Excerpt to read:
"""

New East Digital Archive

Fashion photographers: 8 visionaries documenting post-Soviet style from behind the lens

Find out why fashion photography in the New East is less about using Brutalist architecture and tower block estates as a backdrop

23 February 2018

For a few decades now, fashion editorials have been much more than just a vehicle for the industry — they’re an art form in their own right. The combination of clothes, body and the setting seen through the prism of photographic talent makes is designed to inspire, seduce and, at times, questions our aesthetic ideas. Truly cult editorials have always created a ephemeral fictionalised universe, even if filmed inside the four walls of a studio. In that sense it’s not a coincidence that the rise of the post-Soviet aesthetic in fashion was enabled not just by outstanding design work — from the likes of Gosha Rubchinskiy, Demna Gvasalia and DELADA — but also by the emergence of a new visual language in fashion photography.

The fact that the movement has a label — “post-Soviet aesthetic” — implies that it’s delimited by a certain look. Yet the work of emerging fashion photographers from across the area shows the depths behind familiar surfaces. It’s less a question of using Brutalist architecture and tower block estates as a backdrop, and more about reaching into one’s unique background, memories and experiences to create something new. The issues they take on — from sexuality to national identity to reclaiming history’s oppressive settings — are crucial in today’s cultural dialogue, with fashion one of the prominent voices in shaping its future.

"""

Task: Rewrite the article on post-Soviet fashion photography, starting at the words "For a few decades" and ending after "in fashion photography.", with "studio" replaced by "warehouse".

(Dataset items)

"""

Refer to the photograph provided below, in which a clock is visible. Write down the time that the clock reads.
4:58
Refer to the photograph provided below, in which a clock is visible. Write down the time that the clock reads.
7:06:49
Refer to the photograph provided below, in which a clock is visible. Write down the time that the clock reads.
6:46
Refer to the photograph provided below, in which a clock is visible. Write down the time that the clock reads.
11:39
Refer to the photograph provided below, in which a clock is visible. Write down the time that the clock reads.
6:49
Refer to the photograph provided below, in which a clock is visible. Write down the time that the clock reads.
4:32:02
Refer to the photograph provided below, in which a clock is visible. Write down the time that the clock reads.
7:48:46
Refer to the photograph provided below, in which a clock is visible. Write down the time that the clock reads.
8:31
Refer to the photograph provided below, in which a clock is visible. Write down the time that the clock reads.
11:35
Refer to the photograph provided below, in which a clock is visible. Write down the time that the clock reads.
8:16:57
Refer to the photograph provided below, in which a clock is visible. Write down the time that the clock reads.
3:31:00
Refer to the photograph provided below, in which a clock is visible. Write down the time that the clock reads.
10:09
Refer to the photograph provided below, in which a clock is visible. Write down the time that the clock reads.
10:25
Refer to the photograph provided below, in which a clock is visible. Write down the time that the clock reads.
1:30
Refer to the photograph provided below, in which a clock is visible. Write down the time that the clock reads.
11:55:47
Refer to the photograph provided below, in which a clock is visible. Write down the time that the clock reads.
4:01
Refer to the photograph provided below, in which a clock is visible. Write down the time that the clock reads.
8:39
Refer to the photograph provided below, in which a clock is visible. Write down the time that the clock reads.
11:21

"""

The response:
For a few decades now, fashion editorials have been much more than just a vehicle for the industry — they’re an art form in their own right. The combination of clothes, body and the setting seen through the prism of photographic talent makes is designed to inspire, seduce and, at times, questions our aesthetic ideas. Truly cult editorials have always created a ephemeral fictionalised universe, even if filmed inside the four walls of a warehouse. In that sense it’s not a coincidence that the rise of the post-Soviet aesthetic in fashion was enabled not just by outstanding design work — from the likes of Gosha Rubchinskiy, Demna Gvasalia and DELADA — but also by the emergence of a new visual language in fashion photography.